## Instructions to follow
The line with "left back paw: (399, 499)", the line with "right back paw: (377, 512)", and all lines between them in the material below: return these exactly, and no others.

## Records for this exercise
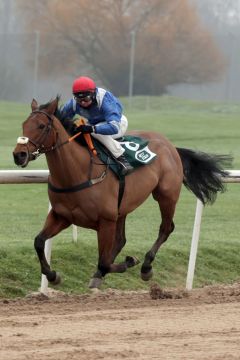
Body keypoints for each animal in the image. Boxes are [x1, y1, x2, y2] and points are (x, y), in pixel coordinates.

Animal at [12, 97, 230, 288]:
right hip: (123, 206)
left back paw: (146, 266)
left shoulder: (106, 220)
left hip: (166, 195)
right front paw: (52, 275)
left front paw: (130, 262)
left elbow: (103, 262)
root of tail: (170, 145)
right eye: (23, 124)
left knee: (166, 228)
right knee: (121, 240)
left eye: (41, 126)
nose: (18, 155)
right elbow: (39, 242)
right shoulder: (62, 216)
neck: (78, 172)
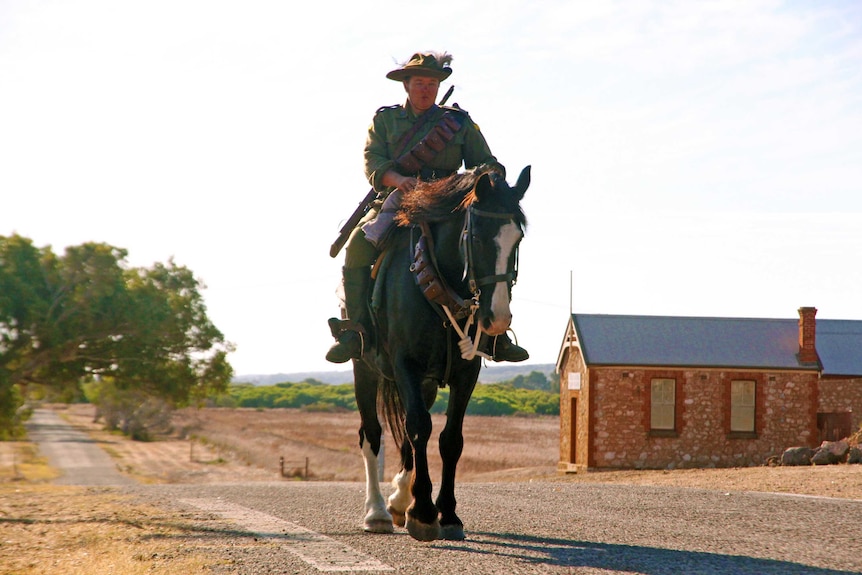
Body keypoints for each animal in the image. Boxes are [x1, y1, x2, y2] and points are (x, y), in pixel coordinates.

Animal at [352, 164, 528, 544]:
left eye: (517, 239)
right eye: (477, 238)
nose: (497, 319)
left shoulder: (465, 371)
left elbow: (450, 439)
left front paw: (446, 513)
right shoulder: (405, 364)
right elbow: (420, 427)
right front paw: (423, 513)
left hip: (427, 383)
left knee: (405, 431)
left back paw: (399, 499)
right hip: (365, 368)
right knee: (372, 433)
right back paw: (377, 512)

---

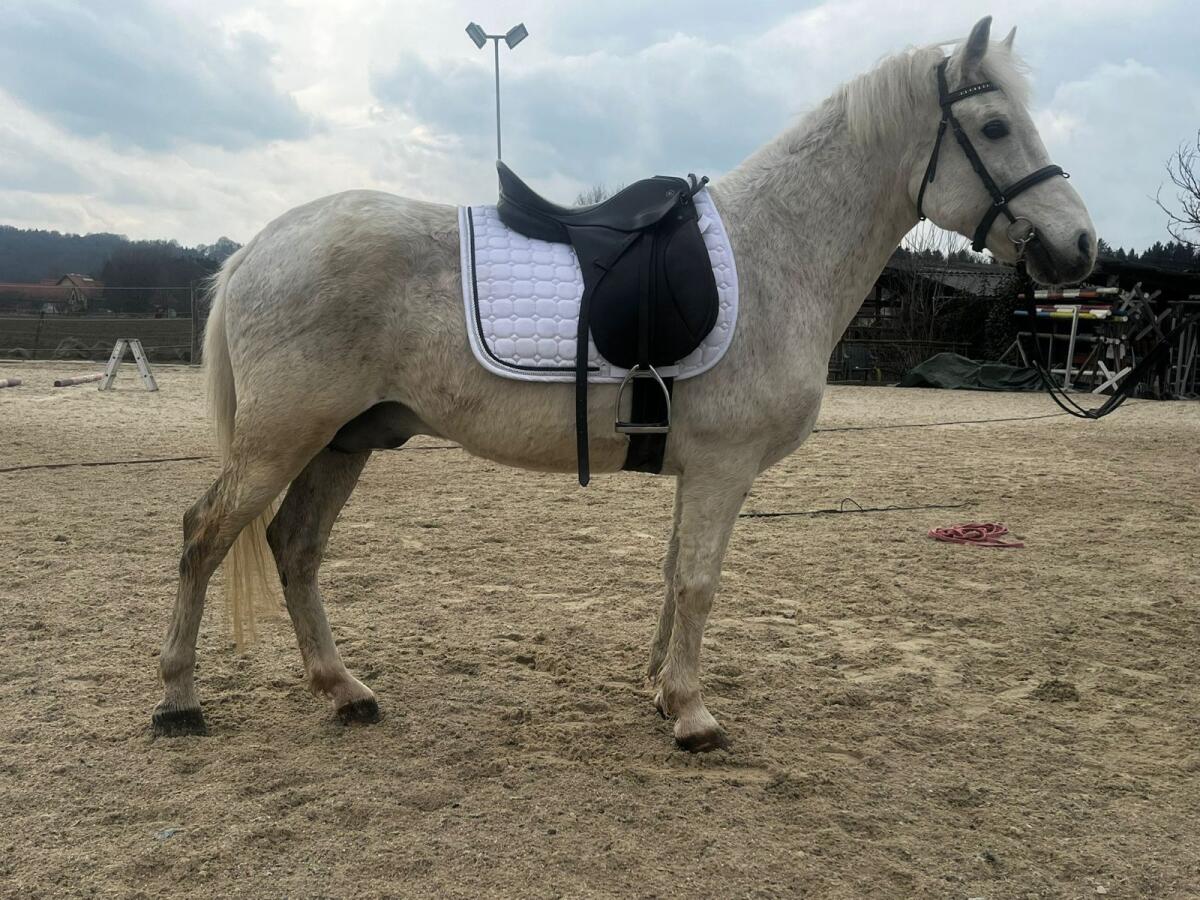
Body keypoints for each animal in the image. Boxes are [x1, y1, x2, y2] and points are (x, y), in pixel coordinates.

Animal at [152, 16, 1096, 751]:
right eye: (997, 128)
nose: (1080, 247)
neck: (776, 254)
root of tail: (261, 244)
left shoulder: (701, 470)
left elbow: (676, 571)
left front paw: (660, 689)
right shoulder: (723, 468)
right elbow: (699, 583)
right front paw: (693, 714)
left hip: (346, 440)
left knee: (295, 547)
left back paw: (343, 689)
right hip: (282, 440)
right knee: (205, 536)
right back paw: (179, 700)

## Solution for this exercise
left back paw: (399, 499)
right hip: (365, 368)
right knee: (372, 433)
right back paw: (377, 512)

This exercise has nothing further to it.